## [EXCERPTED PASSAGE]
In this task we use observations of Solar System planets and moons to explore the detectability of signs of habitability and life on terrestrial planets. In Schwieterman et al. (2015), VPL team members made the first-ever detection of an absorption feature in Earth’s whole-disk spectrum due to molecular nitrogen (N2). This feature was found using comparisons between observations of Earth from NASA’s EPOXI mission and simulations from the VPL 3-D spectral Earth model. Molecular nitrogen can be a major constituent in planetary atmospheres, but is notoriously difficult to constrain. Thus, this work provides a new means for determining N2 concentrations in exoplanet atmospheres, which could be used to constrain surface habitability.

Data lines
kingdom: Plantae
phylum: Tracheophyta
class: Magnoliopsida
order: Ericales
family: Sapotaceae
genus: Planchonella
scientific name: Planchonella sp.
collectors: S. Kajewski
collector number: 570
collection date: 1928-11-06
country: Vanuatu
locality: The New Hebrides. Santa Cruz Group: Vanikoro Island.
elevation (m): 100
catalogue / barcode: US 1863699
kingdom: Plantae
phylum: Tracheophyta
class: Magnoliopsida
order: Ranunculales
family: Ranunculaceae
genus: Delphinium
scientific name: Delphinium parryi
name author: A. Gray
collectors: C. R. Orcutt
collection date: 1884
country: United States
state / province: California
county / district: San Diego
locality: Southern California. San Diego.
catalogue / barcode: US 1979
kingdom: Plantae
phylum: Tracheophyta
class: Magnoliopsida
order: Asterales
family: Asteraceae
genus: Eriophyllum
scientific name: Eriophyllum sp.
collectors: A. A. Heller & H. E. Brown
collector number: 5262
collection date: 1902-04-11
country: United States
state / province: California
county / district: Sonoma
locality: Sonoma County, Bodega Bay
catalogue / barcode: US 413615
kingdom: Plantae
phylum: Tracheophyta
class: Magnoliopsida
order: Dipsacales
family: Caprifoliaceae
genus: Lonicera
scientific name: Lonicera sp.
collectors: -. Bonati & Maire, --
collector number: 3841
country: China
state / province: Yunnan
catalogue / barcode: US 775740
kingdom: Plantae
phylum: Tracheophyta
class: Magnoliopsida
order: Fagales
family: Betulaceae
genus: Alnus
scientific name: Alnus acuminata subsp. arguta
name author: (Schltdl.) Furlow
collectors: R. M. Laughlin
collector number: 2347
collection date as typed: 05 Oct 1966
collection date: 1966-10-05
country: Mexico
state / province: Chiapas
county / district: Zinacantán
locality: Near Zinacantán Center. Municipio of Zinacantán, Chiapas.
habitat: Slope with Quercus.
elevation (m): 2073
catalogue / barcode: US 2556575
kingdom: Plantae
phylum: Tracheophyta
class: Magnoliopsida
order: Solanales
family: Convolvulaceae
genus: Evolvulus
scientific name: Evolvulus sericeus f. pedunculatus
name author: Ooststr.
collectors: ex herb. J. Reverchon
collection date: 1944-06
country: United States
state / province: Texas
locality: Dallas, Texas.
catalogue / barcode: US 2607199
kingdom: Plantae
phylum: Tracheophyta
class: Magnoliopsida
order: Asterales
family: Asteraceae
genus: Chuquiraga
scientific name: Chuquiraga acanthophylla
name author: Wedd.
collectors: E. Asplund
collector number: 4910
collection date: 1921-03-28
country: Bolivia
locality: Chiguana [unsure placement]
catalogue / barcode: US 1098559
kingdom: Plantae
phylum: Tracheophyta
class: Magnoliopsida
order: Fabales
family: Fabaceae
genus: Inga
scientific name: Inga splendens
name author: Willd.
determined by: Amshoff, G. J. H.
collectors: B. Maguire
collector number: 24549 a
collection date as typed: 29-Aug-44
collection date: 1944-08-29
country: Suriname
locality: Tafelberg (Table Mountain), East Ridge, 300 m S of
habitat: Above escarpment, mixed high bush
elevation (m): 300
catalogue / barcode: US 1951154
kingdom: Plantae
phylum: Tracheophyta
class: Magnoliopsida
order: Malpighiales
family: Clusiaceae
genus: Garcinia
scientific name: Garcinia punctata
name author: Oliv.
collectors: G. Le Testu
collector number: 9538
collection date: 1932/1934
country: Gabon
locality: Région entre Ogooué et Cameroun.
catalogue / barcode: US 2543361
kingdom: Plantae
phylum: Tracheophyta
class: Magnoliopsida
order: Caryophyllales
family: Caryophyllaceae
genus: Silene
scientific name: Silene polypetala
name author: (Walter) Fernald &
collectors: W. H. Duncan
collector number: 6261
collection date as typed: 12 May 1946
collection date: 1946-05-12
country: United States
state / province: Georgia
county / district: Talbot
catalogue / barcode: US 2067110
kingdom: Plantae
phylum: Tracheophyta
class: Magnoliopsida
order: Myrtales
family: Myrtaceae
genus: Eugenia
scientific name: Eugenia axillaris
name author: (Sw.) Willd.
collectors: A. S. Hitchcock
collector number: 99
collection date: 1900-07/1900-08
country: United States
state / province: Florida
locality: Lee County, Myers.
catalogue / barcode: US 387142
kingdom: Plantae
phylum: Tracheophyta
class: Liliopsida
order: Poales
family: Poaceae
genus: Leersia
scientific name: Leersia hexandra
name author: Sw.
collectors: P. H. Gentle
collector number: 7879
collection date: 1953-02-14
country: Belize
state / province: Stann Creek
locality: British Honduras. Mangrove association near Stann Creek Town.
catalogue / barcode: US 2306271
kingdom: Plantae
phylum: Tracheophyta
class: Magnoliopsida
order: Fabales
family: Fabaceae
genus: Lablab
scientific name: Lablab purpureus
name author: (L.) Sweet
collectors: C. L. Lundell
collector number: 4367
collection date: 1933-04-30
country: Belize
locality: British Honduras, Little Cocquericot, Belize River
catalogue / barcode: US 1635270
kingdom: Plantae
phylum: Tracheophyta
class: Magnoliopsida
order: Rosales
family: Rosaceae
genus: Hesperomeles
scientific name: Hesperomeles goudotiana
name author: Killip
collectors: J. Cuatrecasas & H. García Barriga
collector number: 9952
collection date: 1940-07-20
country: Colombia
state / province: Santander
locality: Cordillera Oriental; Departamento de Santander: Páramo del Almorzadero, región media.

## [YOUR INSTRUCTIONS]
Reproduce the stretch of the nitrogen-detection passage from "In this task" through "constrain surface habitability.", swapping "exoplanet" for "extrasolar planet". Rely on the text alone.

## [EXPECTED ANSWER]
In this task we use observations of Solar System planets and moons to explore the detectability of signs of habitability and life on terrestrial planets. In Schwieterman et al. (2015), VPL team members made the first-ever detection of an absorption feature in Earth’s whole-disk spectrum due to molecular nitrogen (N2). This feature was found using comparisons between observations of Earth from NASA’s EPOXI mission and simulations from the VPL 3-D spectral Earth model. Molecular nitrogen can be a major constituent in planetary atmospheres, but is notoriously difficult to constrain. Thus, this work provides a new means for determining N2 concentrations in extrasolar planet atmospheres, which could be used to constrain surface habitability.